05 noviembre, 2010

LA COPA ROBADA


D. quería ser famoso.

En cierto modo, tan solo soñaba con alcanzar las portadas de los diarios futbolísticos de su barrio.

En aquella época, y en su país, el balompié era un fenómeno popular, pero el conocimiento de las figuras deportivas no era, ni con mucho, el que, con el paso del tiempo, lograría alcanzar...

D., además, no reunía las condiciones físicas necesarias para contar con la confianza de los entrenadores de los equipos que militaban en su ciudad y que, por otra parte, tampoco habían cosechado, jamás, un éxito de la suficiente entidad.

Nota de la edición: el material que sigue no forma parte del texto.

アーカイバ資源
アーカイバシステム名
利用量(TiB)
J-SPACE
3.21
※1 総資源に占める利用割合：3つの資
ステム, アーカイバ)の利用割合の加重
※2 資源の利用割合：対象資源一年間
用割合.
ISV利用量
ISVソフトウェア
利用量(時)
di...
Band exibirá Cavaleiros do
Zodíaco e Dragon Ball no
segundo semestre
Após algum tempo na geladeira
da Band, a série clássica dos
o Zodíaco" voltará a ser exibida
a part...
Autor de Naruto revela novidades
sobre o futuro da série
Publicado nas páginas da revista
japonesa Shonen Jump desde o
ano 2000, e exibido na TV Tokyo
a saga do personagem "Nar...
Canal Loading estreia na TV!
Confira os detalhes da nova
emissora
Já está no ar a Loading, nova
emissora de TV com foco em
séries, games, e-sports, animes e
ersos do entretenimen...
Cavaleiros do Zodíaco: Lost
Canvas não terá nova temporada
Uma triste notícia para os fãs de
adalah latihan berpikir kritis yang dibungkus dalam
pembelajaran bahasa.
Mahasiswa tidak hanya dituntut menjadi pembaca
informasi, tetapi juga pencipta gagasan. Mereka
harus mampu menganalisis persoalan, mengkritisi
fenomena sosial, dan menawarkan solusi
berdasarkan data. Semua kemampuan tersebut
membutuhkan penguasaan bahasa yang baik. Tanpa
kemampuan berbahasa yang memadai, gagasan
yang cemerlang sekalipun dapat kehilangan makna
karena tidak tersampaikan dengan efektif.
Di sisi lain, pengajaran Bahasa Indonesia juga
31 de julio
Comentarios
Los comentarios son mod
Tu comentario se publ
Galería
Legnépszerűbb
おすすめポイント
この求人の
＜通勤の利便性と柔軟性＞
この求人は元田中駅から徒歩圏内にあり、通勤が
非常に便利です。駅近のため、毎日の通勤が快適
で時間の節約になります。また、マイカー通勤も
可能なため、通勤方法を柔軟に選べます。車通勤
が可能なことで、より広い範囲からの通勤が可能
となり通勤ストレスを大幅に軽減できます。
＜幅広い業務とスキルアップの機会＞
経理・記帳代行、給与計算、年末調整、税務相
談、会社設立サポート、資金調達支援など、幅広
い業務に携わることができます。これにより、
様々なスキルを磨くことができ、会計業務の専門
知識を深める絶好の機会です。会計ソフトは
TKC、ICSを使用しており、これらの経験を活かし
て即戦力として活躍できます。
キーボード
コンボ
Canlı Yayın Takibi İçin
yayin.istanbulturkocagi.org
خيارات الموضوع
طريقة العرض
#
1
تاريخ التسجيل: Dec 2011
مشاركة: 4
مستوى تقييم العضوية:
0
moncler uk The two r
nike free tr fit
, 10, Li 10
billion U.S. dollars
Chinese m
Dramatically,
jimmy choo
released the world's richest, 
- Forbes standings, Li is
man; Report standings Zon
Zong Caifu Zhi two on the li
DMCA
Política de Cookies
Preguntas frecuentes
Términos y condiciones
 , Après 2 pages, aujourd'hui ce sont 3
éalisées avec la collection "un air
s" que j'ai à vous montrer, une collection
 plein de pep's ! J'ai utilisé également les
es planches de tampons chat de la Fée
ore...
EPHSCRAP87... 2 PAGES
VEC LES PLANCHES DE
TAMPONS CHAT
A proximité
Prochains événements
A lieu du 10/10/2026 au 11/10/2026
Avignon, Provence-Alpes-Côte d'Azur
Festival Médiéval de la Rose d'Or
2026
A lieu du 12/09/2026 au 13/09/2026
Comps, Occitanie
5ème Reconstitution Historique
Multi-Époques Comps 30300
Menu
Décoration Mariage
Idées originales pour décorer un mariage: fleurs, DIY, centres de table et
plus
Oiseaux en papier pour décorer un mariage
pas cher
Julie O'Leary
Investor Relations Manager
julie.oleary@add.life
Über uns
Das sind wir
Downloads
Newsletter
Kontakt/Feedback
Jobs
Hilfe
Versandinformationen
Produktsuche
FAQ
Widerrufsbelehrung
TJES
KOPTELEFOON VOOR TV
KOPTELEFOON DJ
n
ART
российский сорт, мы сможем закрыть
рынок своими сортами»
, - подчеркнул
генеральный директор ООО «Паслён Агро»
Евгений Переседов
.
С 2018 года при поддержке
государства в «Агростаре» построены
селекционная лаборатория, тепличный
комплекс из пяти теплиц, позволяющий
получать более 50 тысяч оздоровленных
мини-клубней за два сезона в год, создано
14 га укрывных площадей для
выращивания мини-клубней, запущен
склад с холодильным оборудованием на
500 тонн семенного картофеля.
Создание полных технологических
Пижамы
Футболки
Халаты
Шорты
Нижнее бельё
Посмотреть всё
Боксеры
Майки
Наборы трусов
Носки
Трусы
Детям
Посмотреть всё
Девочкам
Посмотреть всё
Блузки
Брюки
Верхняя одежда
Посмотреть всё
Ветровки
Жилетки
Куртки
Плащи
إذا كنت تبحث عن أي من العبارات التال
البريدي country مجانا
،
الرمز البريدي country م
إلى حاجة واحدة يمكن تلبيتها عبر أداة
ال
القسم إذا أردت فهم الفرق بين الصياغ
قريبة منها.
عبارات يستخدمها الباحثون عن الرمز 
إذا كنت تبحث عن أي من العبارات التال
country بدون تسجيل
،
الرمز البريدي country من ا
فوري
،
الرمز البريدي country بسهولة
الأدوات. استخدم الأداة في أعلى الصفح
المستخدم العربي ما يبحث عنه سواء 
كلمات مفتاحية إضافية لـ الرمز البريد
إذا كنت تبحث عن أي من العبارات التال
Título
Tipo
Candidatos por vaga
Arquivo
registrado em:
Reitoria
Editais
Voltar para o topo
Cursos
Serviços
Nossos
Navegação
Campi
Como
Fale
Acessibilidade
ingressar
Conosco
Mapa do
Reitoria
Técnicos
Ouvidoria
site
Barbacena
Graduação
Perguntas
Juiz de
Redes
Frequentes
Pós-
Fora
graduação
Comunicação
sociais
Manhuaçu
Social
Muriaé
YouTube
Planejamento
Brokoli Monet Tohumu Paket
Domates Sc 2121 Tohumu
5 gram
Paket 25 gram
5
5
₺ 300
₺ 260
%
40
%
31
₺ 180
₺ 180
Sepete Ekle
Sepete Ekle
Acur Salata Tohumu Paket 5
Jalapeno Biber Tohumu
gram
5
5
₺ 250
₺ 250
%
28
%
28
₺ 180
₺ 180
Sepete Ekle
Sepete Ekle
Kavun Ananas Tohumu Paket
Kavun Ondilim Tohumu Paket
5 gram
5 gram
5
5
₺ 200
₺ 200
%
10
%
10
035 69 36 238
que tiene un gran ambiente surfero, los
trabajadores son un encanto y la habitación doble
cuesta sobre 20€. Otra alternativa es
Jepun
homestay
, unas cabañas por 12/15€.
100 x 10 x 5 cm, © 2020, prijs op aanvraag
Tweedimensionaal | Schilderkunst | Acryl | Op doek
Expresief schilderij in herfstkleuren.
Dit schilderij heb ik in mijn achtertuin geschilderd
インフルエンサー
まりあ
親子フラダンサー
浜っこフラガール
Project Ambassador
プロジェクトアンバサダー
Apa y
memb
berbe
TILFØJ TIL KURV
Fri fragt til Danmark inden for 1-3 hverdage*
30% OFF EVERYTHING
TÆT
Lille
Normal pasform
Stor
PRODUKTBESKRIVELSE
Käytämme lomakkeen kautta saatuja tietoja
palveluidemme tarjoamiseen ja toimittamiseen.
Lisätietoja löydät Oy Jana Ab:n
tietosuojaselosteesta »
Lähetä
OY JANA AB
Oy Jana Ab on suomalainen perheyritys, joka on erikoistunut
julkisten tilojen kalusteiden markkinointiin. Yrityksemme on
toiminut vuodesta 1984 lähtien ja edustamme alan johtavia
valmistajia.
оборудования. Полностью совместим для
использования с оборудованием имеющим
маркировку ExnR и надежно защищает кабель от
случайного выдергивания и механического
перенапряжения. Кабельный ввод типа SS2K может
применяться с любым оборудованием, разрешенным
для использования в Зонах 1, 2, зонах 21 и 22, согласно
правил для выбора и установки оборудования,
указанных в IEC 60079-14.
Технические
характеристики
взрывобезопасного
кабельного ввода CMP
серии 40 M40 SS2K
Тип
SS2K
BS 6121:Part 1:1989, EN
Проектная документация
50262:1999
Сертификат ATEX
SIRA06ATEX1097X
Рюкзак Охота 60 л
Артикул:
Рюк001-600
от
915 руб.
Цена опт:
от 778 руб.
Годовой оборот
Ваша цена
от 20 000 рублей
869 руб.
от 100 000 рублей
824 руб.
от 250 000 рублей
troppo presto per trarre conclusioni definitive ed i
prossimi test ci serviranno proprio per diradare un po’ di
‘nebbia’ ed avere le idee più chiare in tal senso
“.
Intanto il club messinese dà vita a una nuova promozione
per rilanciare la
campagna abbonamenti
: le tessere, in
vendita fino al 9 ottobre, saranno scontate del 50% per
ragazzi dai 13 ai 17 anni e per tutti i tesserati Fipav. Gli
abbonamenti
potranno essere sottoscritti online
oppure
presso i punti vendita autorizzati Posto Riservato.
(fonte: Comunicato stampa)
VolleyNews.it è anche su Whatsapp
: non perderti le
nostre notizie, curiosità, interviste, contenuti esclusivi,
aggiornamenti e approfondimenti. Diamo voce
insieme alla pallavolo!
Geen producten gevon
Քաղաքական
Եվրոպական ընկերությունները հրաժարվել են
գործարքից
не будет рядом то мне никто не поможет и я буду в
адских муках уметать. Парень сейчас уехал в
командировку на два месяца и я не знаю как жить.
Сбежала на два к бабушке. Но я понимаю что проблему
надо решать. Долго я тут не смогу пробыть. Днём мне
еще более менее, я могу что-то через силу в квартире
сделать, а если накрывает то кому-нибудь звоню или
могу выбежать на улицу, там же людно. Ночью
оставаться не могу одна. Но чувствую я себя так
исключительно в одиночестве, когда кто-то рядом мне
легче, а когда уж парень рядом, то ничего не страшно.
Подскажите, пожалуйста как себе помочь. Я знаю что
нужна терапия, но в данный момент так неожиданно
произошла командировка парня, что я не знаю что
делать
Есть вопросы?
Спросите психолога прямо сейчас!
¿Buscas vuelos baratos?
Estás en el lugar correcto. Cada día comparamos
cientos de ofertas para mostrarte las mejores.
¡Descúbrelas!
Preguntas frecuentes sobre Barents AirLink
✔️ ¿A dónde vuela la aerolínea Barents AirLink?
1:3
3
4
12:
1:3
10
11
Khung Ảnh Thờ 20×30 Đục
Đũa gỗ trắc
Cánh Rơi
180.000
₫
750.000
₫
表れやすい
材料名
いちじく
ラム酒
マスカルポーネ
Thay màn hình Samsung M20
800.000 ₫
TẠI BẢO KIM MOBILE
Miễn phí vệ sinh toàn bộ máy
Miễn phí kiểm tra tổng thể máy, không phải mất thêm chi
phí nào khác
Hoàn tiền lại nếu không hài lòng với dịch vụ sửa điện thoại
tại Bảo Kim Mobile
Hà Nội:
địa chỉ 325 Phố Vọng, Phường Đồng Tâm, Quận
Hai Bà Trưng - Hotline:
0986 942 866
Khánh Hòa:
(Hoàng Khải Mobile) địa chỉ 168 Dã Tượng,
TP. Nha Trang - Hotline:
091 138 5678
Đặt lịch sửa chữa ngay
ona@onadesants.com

Soñaba que lo harían con él al frente del conjunto y dejándose todo su empeño, valor y empuje en demostrar su valía deportiva.

Lo soñaba, pegado al alambre de la valla que separaba la grada del campo, escuchando el esfuerzo de los laterales y extremos en sus galopadas junto a la línea de cal.

Cierta noche, con motivo de la celebración de la final del torneo de copa en su localidad, D. se apresuró, por la noche, a visitar el trofeo que estaba expuesto en el escaparate de la tienda de mayor afluencia, en el centro de la localidad.

Sus ojos se abrían como platos.

D. esperó a que todos se hubieran ido y alertó, desde una cabina cercana, respecto de movimientos sospechosos en la calle adyacente a los grandes almacenes.

D. lanzó la piedra. El cristal se fracturó en mil pedazos.

Extrajo el galardón y corrió como si tratase de escapar del más rápido de los defensas.

Las sirenas ululaban al fondo y D. se escondió en un callejón oscuro, al abrigo de unos cubos de basura y abrazando el metal junto a su cansado pecho.

Pronto se quedó dormido.

Los periódicos del día siguiente se hacían eco, con gran consternación de la noticia.

La Federación, en comunicado oficial, amenazaba con suspender la final si dos horas antes de la disputa del partido la copa no era devuelta.

D. supo que era su momento.

Acudió a la Policía y ofreció una versión suficientemente creíble como para salvar su implicación en el asunto.

Pidió ver el partido desde el banquillo del equipo que hacía las veces de local y tanto los organizadores como el cuerpo directivo aceptaron.

D. se ganó la confianza de los técnicos y le permitieron ocupar el puesto de utillero de por vida.

Quizá creyeron que fue una especie de talismán que les otorgó el triunfo en aquel encuentro.